_What you will do:_ Please arrange the rows as a numbered list, from the first row up to and including the one with "Hero Extended Edition", skipping blank lines and leaving out the pictures.

_Listed records:_
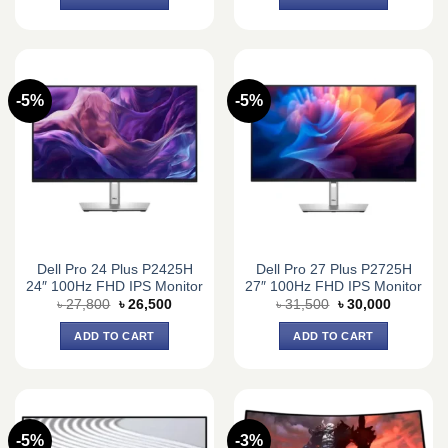
৳ 21,000.
৳ 19,900.
৳ 19,000.
৳ 18,600.
-5%
-5%
Dell Pro 24 Plus P2425H
Dell Pro 27 Plus P2725H
24″ 100Hz FHD IPS Monitor
27″ 100Hz FHD IPS Monitor
Original
Current
Original
Current
৳
27,800
৳
26,500
৳
31,500
৳
30,000
price
price
price
price
was:
is:
was:
is:
ADD TO CART
ADD TO CART
৳ 27,800.
৳ 26,500.
৳ 31,500.
৳ 30,000.
-5%
-3%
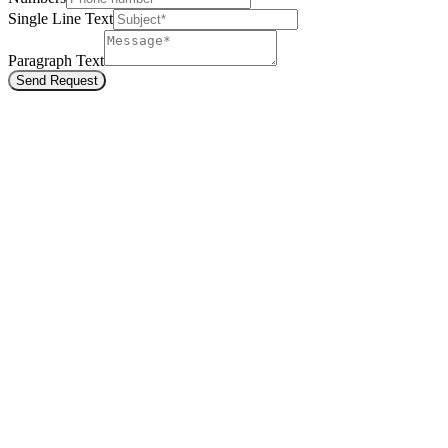
Single Line Text
Paragraph Text
Send Request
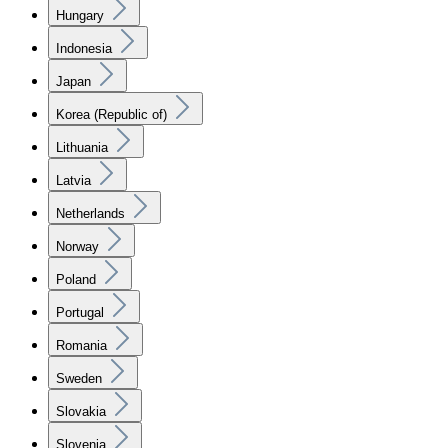
Hungary
Indonesia
Japan
Korea (Republic of)
Lithuania
Latvia
Netherlands
Norway
Poland
Portugal
Romania
Sweden
Slovakia
Slovenia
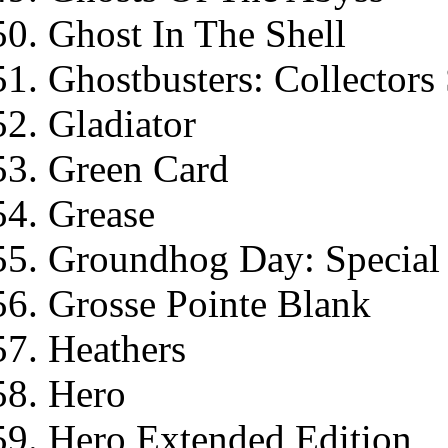
Ghost In The Shell
Ghostbusters: Collectors 
Gladiator
Green Card
Grease
Groundhog Day: Special 
Grosse Pointe Blank
Heathers
Hero
Hero Extended Edition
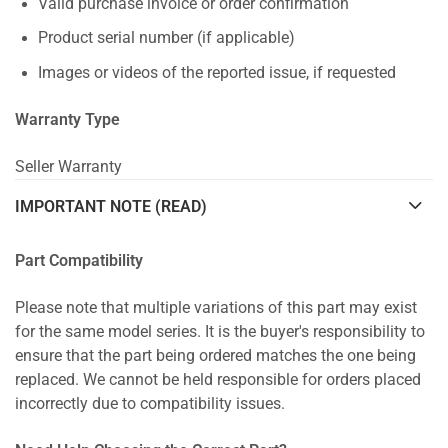
Valid purchase invoice or order confirmation
Product serial number (if applicable)
Images or videos of the reported issue, if requested
Warranty Type
Seller Warranty
IMPORTANT NOTE (READ)
Part Compatibility
Please note that multiple variations of this part may exist
for the same model series. It is the buyer's responsibility to
ensure that the part being ordered matches the one being
replaced. We cannot be held responsible for orders placed
incorrectly due to compatibility issues.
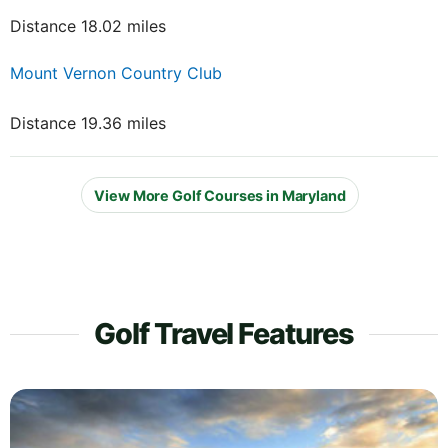
Distance 18.02 miles
Mount Vernon Country Club
Distance 19.36 miles
View More Golf Courses in Maryland
Golf Travel Features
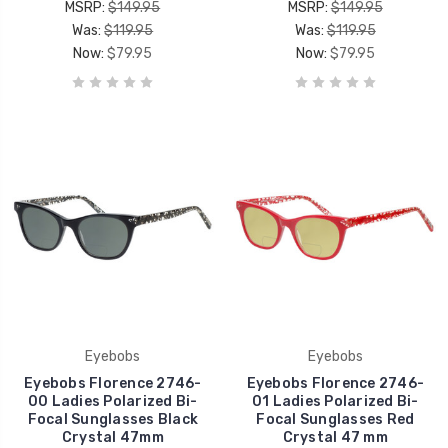
MSRP:
$149.95
MSRP:
$149.95
Was:
$119.95
Was:
$119.95
Now:
$79.95
Now:
$79.95
Eyebobs
Eyebobs
Eyebobs Florence 2746-
Eyebobs Florence 2746-
00 Ladies Polarized Bi-
01 Ladies Polarized Bi-
Focal Sunglasses Black
Focal Sunglasses Red
Crystal 47mm
Crystal 47 mm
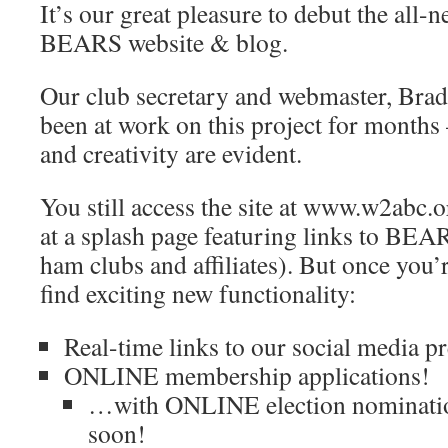
It’s our great pleasure to debut the all-
BEARS website & blog.
Our club secretary and webmaster, Br
been at work on this project for month
and creativity are evident.
You still access the site at www.w2abc.o
at a splash page featuring links to BEA
ham clubs and affiliates). But once you’r
find exciting new functionality:
Real-time links to our social media p
ONLINE membership applications!
…with ONLINE election nominatio
soon!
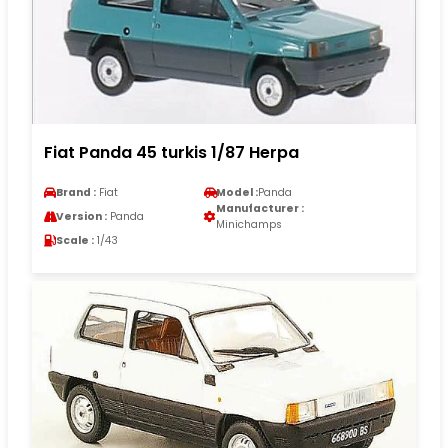
Fiat Panda 45 turkis 1/87 Herpa
Brand :
Fiat
Model :
Panda
Manufacturer :
Version :
Panda
Minichamps
Scale :
1/43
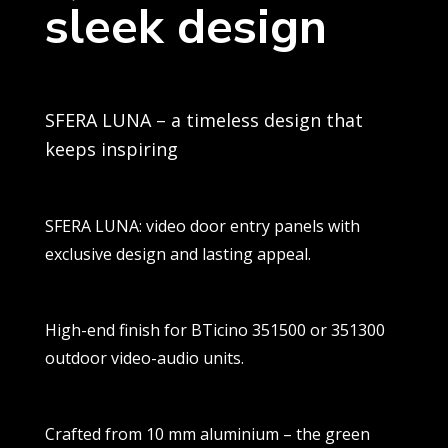
sleek design
SFERA LUNA – a timeless design that
keeps inspiring
SFERA LUNA: video door entry panels with
exclusive design and lasting appeal.
High-end finish for BTicino 351500 or 351300
outdoor video-audio units.
Crafted from 10 mm aluminium – the green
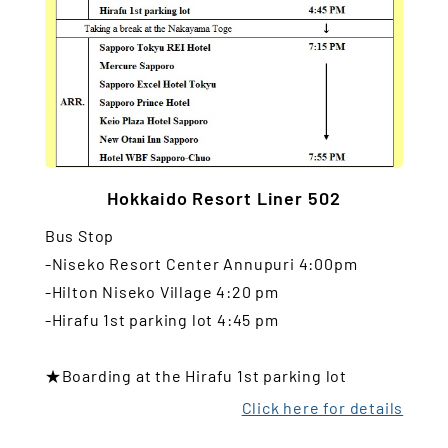
Hokkaido Resort Liner 502
Bus Stop
-Niseko Resort Center Annupuri 4:00pm
-Hilton Niseko Village 4:20 pm
-Hirafu 1st parking lot 4:45 pm
★Boarding at the Hirafu 1st parking lot
Click here for details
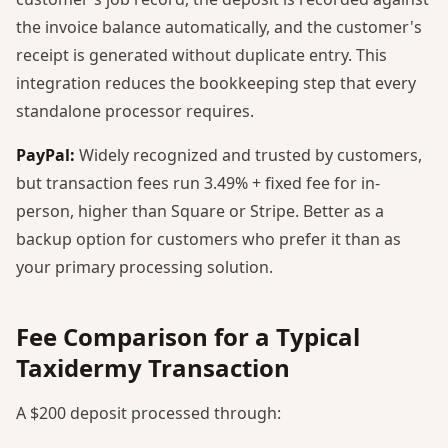
the invoice balance automatically, and the customer's
receipt is generated without duplicate entry. This
integration reduces the bookkeeping step that every
standalone processor requires.
PayPal:
Widely recognized and trusted by customers,
but transaction fees run 3.49% + fixed fee for in-
person, higher than Square or Stripe. Better as a
backup option for customers who prefer it than as
your primary processing solution.
Fee Comparison for a Typical
Taxidermy Transaction
A $200 deposit processed through:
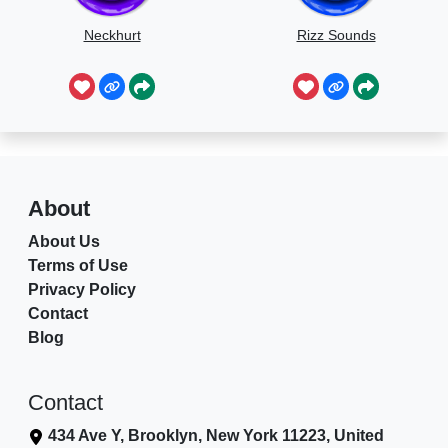
Neckhurt
Rizz Sounds
About
About Us
Terms of Use
Privacy Policy
Contact
Blog
Contact
434 Ave Y, Brooklyn, New York 11223, United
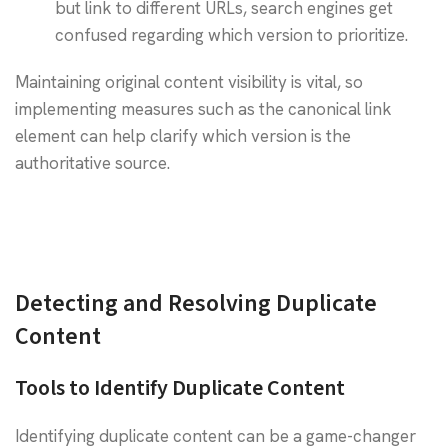
but link to different URLs, search engines get
confused regarding which version to prioritize.
Maintaining original content visibility is vital, so
implementing measures such as the canonical link
element can help clarify which version is the
authoritative source.
Detecting and Resolving Duplicate
Content
Tools to Identify Duplicate Content
Identifying duplicate content can be a game-changer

_Answer section:_
1. ৳ 21,000.
2. ৳ 19,900.
3. ৳ 19,000.
4. ৳ 18,600.
5. -5%
6. -5%
7. Dell Pro 24 Plus P2425H
8. Dell Pro 27 Plus P2725H
9. 24″ 100Hz FHD IPS Monitor
10. 27″ 100Hz FHD IPS Monitor
11. Original
12. Current
13. Original
14. Current
15. ৳
16. 27,800
17. ৳
18. 26,500
19. ৳
20. 31,500
21. ৳
22. 30,000
23. price
24. price
25. price
26. price
27. was:
28. is:
29. was:
30. is:
31. ADD TO CART
32. ADD TO CART
33. ৳ 27,800.
34. ৳ 26,500.
35. ৳ 31,500.
36. ৳ 30,000.
37. -5%
38. -3%
39. Single Line Text
40. Paragraph Text
41. Send Request
42. Hungary
43. Indonesia
44. Japan
45. Korea (Republic of)
46. Lithuania
47. Latvia
48. Netherlands
49. Norway
50. Poland
51. Portugal
52. Romania
53. Sweden
54. Slovakia
55. Slovenia
56. Ghost In The Shell
57. Ghostbusters: Collectors 
58. Gladiator
59. Green Card
60. Grease
61. Groundhog Day: Special 
62. Grosse Pointe Blank
63. Heathers
64. Hero
65. Hero Extended Edition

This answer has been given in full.